# Does my puppy look purebred?



## Rex216 (Feb 14, 2016)

I was told he was, no papers. I was going to get a mix anyways, but found this little guy.


----------



## HelenaPog (Jan 7, 2016)

Hm, I can't say for sure, but it looks to me, that he seems more like a labrador in the face and ears. 
I am sure some of the breeders will help you out.


----------



## lhczth (Apr 5, 2000)

The ears look to be rather heavy and not going up yet. Really hard to tell in those pictures.


----------



## Rex216 (Feb 14, 2016)

Just took these pictures.


----------



## lhczth (Apr 5, 2000)

In some of the pictures he definitely looks like a Shepherd, but with heavy ear leather. Others he looks like a mix. I do question his being mixed with a lab, though, since black in labs is dominant and your pup is a bi-color. 

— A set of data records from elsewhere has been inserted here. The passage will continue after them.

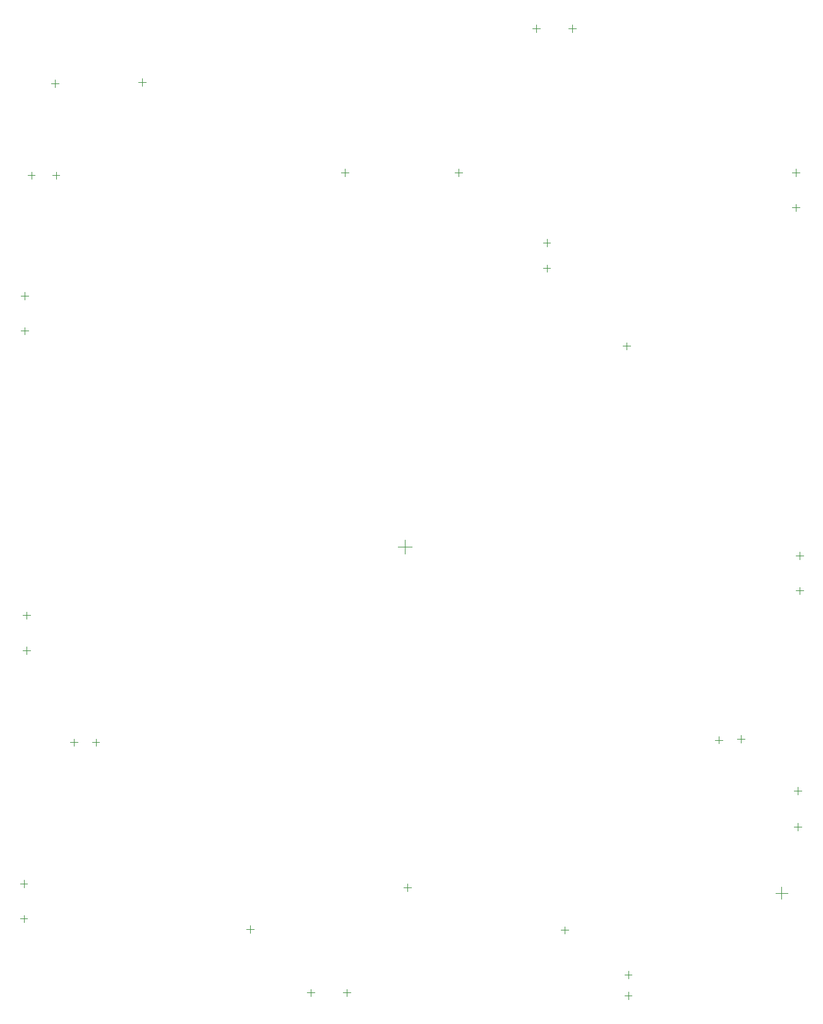
<source format=gbr>
G04*
G04 #@! TF.GenerationSoftware,Altium Limited,Altium Designer,22.4.2 (48)*
G04*
G04 Layer_Color=0*
%FSLAX24Y24*%
%MOIN*%
G70*
G04*
G04 #@! TF.SameCoordinates,ED83B53D-03BE-4A71-8F10-75A6417481AF*
G04*
G04*
G04 #@! TF.FilePolarity,Positive*
G04*
G01*
G75*
%ADD68C,0.0039*%
D68*
X38700Y60103D02*
Y60497D01*
X38503Y60300D02*
X38897D01*
X36800Y60103D02*
Y60497D01*
X36603Y60300D02*
X36997D01*
X26503Y52700D02*
X26897D01*
X26700Y52503D02*
Y52897D01*
X32503Y52700D02*
X32897D01*
X32700Y52503D02*
Y52897D01*
X9603Y46200D02*
X9997D01*
X9800Y46003D02*
Y46397D01*
X9553Y15200D02*
X9947D01*
X9750Y15003D02*
Y15397D01*
X50503Y30650D02*
X50897D01*
X50700Y30453D02*
Y30847D01*
X50403Y18200D02*
X50797D01*
X50600Y18003D02*
Y18397D01*
X50303Y50850D02*
X50697D01*
X50500Y50653D02*
Y51047D01*
X9703Y27500D02*
X10097D01*
X9900Y27303D02*
Y27697D01*
X24900Y9253D02*
Y9647D01*
X24703Y9450D02*
X25097D01*
X50503Y32500D02*
X50897D01*
X50700Y32303D02*
Y32697D01*
X26800Y9253D02*
Y9647D01*
X26603Y9450D02*
X26997D01*
X50403Y20100D02*
X50797D01*
X50600Y19903D02*
Y20297D01*
X50303Y52700D02*
X50697D01*
X50500Y52503D02*
Y52897D01*
X9603Y44350D02*
X9997D01*
X9800Y44153D02*
Y44547D01*
X9703Y29350D02*
X10097D01*
X9900Y29153D02*
Y29547D01*
X9553Y13350D02*
X9947D01*
X9750Y13153D02*
Y13547D01*
X49420Y14709D02*
X50070D01*
X49745Y14385D02*
Y15034D01*
X37153Y47650D02*
X37547D01*
X37350Y47453D02*
Y47847D01*
X37153Y49000D02*
X37547D01*
X37350Y48803D02*
Y49197D01*
X41562Y43353D02*
Y43747D01*
X41365Y43550D02*
X41759D01*
X11400Y57203D02*
Y57597D01*
X11203Y57400D02*
X11597D01*
X16000Y57267D02*
Y57661D01*
X15803Y57464D02*
X16197D01*
X11450Y52353D02*
Y52747D01*
X11253Y52550D02*
X11647D01*
X10150Y52353D02*
Y52747D01*
X9953Y52550D02*
X10347D01*
X29850Y32584D02*
Y33316D01*
X29484Y32950D02*
X30216D01*
X21700Y12603D02*
Y12997D01*
X21503Y12800D02*
X21897D01*
X38300Y12553D02*
Y12947D01*
X38103Y12750D02*
X38497D01*
X30000Y14803D02*
Y15197D01*
X29803Y15000D02*
X30197D01*
X47398Y22830D02*
X47792D01*
X47595Y22633D02*
Y23027D01*
X41650Y10203D02*
Y10597D01*
X41453Y10400D02*
X41847D01*
X12203Y22650D02*
X12597D01*
X12400Y22453D02*
Y22847D01*
X46248Y22780D02*
X46642D01*
X46445Y22583D02*
Y22977D01*
X41650Y9103D02*
Y9497D01*
X41453Y9300D02*
X41847D01*
X13353Y22650D02*
X13747D01*
X13550Y22453D02*
Y22847D01*
M02*

</source>
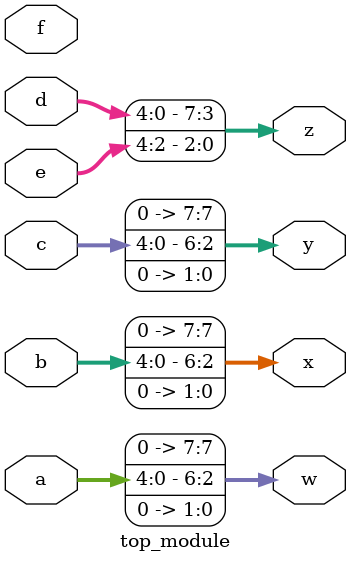
<source format=sv>
module top_module (
    input [4:0] a,
    input [4:0] b,
    input [4:0] c,
    input [4:0] d,
    input [4:0] e,
    input [4:0] f,
    output [7:0] w,
    output [7:0] x,
    output [7:0] y,
    output [7:0] z
);

    assign w = {a, 1'b0, 1'b0}; // Concatenate with leading zeros to make 8 bits
    assign x = {b, 1'b0, 1'b0}; // Concatenate with leading zeros to make 8 bits
    assign y = {c, 1'b0, 1'b0}; // Concatenate with leading zeros to make 8 bits
    assign z = {d, e[4:2]};     // Concatenate with part of e to make 8 bits
endmodule

</source>
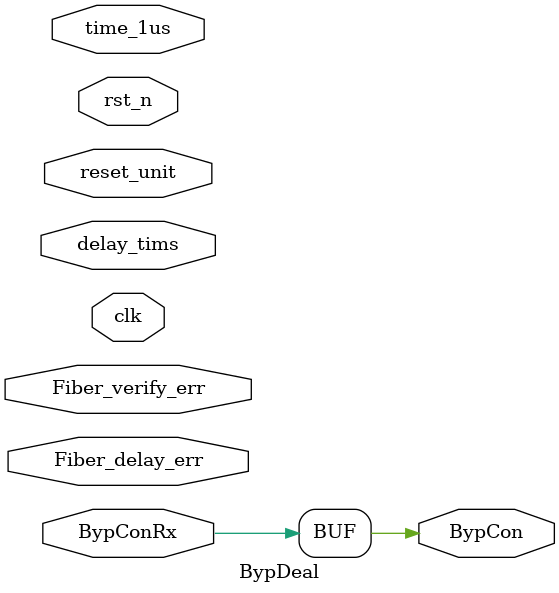
<source format=v>
 module BypDeal (
						clk				,
						rst_n			,
						time_1us    	,
						reset_unit		,
						BypConRx		,
						Fiber_delay_err	,
						Fiber_verify_err,
						delay_tims,
						BypCon	
						);

input	clk;
input	rst_n;
input	time_1us;
input	reset_unit;
input	BypConRx;
input	Fiber_delay_err;
input	Fiber_verify_err;
input	[13:0]delay_tims;
output	BypCon;

wire	BypCon;
reg	BypConA;
reg	[13:0]DelayCnt;
reg	[1:0]time_1us_syn;
reg	[15:0]OnTimeCnt;

parameter OnTime = 10000;//10ms

always@(posedge clk)
begin
	time_1us_syn <= {time_1us_syn[0],time_1us};
end

always@(posedge clk)
begin
	if(!rst_n)
	begin
		BypConA <= 0;
		DelayCnt <= 0;
		OnTimeCnt <= 0;
	end
	else if(reset_unit == 1)
	begin
		BypConA <= 0;
		DelayCnt <= 0;
		OnTimeCnt <= 0;
	end
	else
	begin
		if(BypConA == 1'b1)
		begin
			if((time_1us_syn == 2'b01)&&(OnTimeCnt > 0))
			begin
				OnTimeCnt <= OnTimeCnt - 1'b1;
			end
		end
		else if(Fiber_delay_err|Fiber_verify_err)
		begin
			if(DelayCnt >= delay_tims)
			begin
				BypConA <= 1;
				OnTimeCnt <= OnTime;
			end
			else if(time_1us_syn == 2'b01)
			begin
				DelayCnt <= DelayCnt + 1'b1;
			end
		end
		else
		begin
			DelayCnt <= 0;
		end
	end
end

//assign	BypCon = (OnTimeCnt > 1'b1)? 1'b1 : BypConRx;//通讯下发故障后，由单元控制板自行旁路，但是有风险，暂时不使用，Erik
assign	BypCon =  BypConRx;//旁路接触器的闭合只能由主控控制，Erik

endmodule
			
</source>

Might be more obvious in another few weeks. Post more pictures then.


----------



## Billie (Feb 13, 2012)

Looks to have some (distant) lab in there, the ears and face tell me that. Though ears dong hang right for lab, I think thats a likely X. Maybe a few generations back, one was half lab/half gsd but then bred full to GSD. I dont see PB in this cute little guy


----------



## 4Flynn (Feb 11, 2016)

I have seen many GSDs colored this way and he does look pretty similar to a GSD pup; however, I would not be surprised to learn that he is half black lab. Even if he was though, you should be thrilled. He's quite adorable and half-breeds often have a lot less health issues. Plus, he is still a large breed dog. I would love to see how he turns out! Give him unconditional love!


----------